No Great Place for Savings These Days
According to data from the Federal Reserve, bank rates have never been lower. Using 1-month CD rates as an example, they stood at 0.16% in the early part of this year, just a tiny fraction of their long-term average rate of 6.25%. By way of perspective, until last year those 1-month CD rates had never dropped below 1%.
Still, in the recent poll, this ugly duckling was the beauty contest winner. The reason may well be that the alternatives also have their share of warts.
Stocks, for example, have seen overall prices (based on the S&P 500 stock index) decline by 19% over the past decade. People generally like some reward to go with their risk, so a long stretch of losses really kills the appeal of stocks. Even though stocks have staged an impressive comeback over the past year, gaining more than 50% in the 12 months ending in February, that too might scare some people off. After a run like that, it would be natural to think that by now the best opportunity for a while has been missed.
Bonds also present a lackluster alternative. For instance, 10-year Treasury note yields hit a 50-year low at the end of 2008--and while they've bounced back somewhat, yields are still more than 40% below their long-term average.
Since diversified investments represent a blend of stocks and bonds, for many people they just represent a blend of those problems.
Implications for Savers
It is likely that different people have different reasons for putting an emphasis on deposit accounts. Some may have been scared out of riskier investments and are more comfortable with an ultra-conservative approach to investing. Others may not have built their savings to the point where they have money to invest beyond day-to-day use of checking and savings accounts.

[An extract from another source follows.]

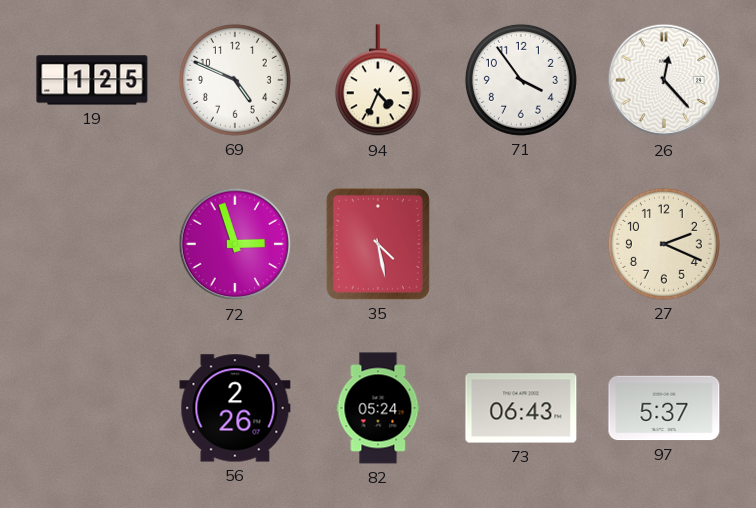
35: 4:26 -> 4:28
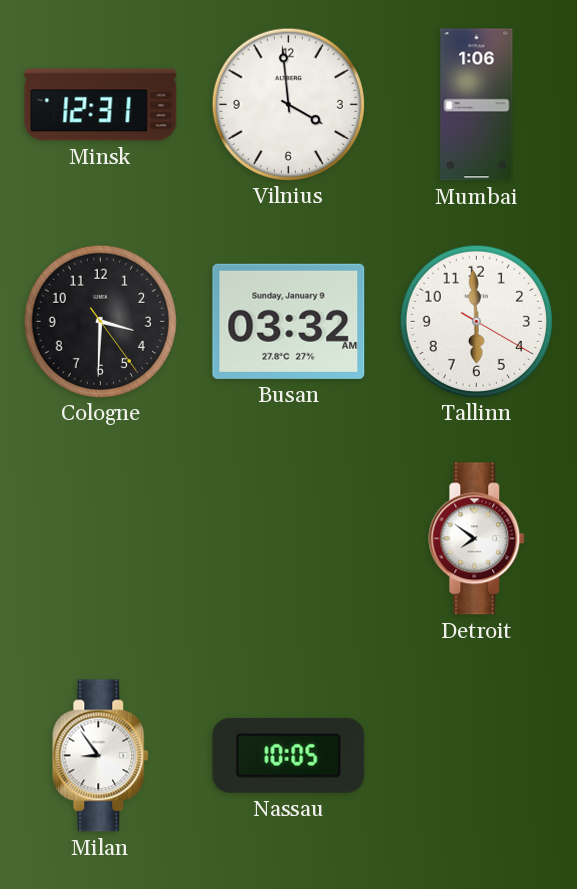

Whatever the reason for the emphasis on deposit accounts, two implications are clear:
- Given the generally low return environment, individuals are going to have to aim for higher retirement savings rates. As account yields contribute less to your nest egg, you'll have to make up for it by putting more money aside in the first place.
- Shop actively for your bank accounts. MoneyRates.com typically lists savings account rates, money market rates, and CD rates that are significantly higher--in some cases, multiples of--national averages for these account types. It is worth the time to shop around: this poll suggests you might have most of your savings at stake.